# Im now a beekeeper..



## Oregonsparkie (Sep 3, 2003)

here is a link for some pictures of me hiving my first swarm taken from inside a wall of a barn.

http://oregonsparkie.tripod.com/


----------



## Terri (May 10, 2002)

Nice pictures! :haha:


----------



## southerngurl (May 11, 2003)

I am jealous.  See that's one of those fake smiles. :haha:


----------



## Oregonsparkie (Sep 3, 2003)

LOL sourtherngurl,

Its never to late to start. Only about $20.00 in wood cost and $75.00 in plexiglass(of course real glass would be cheaper).


----------



## southerngurl (May 11, 2003)

How hard to build, and how do you set it up for the bees to go outside? Is it easy to open and stuff?


----------



## Oregonsparkie (Sep 3, 2003)

southerngurl said:


> How hard to build, and how do you set it up for the bees to go outside? Is it easy to open and stuff?



I used a table saw and a router/router table but I could have done it all with a dado blade on the table saw.

* DATASET ENTRIES
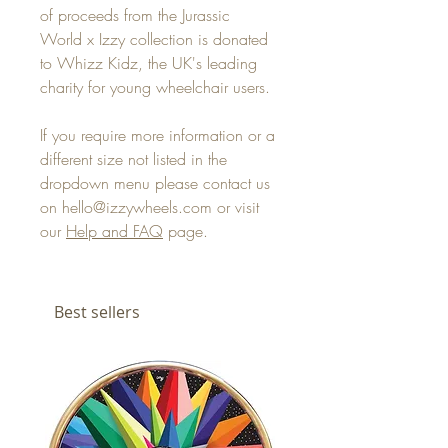
of proceeds from the Jurassic
World x Izzy collection is donated
to Whizz Kidz, the UK's leading
charity for young wheelchair users.
If you require more information or a
different size not listed in the
dropdown menu please contact us
on hello@izzywheels.com or visit
our
Help and FAQ
page.
Best sellers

* STUDY QUESTIONS
1. Write out the part of the beekeeping thread starting with "here is a link" and going on through "(May 10, 2002)", word for word.
2. Write what comes next in the beekeeping thread, picking up after its last sentence.
The listing has no connection to the beekeeping thread.

* OUTPUTS FOR THE TASKS
1.
here is a link for some pictures of me hiving my first swarm taken from inside a wall of a barn.

http://oregonsparkie.tripod.com/


----------



## Terri (May 10, 2002)

2.
Its not very hard to make just need to pay attention to detail.
The plexiglass lifts straight up to get the bees inside. The pics on my web page show a small block of wood holding the plexiglass up and a sheet on the ground I then shook the box over the sheet and they eventually went inside. One end of the OB hive has an entrance feeder and the other end has a clear plastic tube about 1" in diameter that goes through a board in the window. This allows them access to the outside.

I shouldnt need to open the hive unless I want to extrace honey or swap frames with another hive.


----------



## justgojumpit (May 5, 2003)

cool! do you have pictures of the bees while you were removing them?


----------



## Oregonsparkie (Sep 3, 2003)

justgojumpit said:


> cool! do you have pictures of the bees while you were removing them?



I wish.... the wife forgot the camera....sometimes I wonder what would happen if her head wasnt velcro'd on...LOLOLOL...


----------



## southerngurl (May 11, 2003)

What's a dado blade  ? Also, wouldn't you get bees in your house if you opened it? (they're inside right?)


----------



## Oregonsparkie (Sep 3, 2003)

southerngurl said:


> What's a dado blade  ? Also, wouldn't you get bees in your house if you opened it? (they're inside right?)



A dado blade for a table saw is several blades in one. you can add them together to make variable width cuts in a board which is needed to make the slots that hold the frames and slots to hold the glass.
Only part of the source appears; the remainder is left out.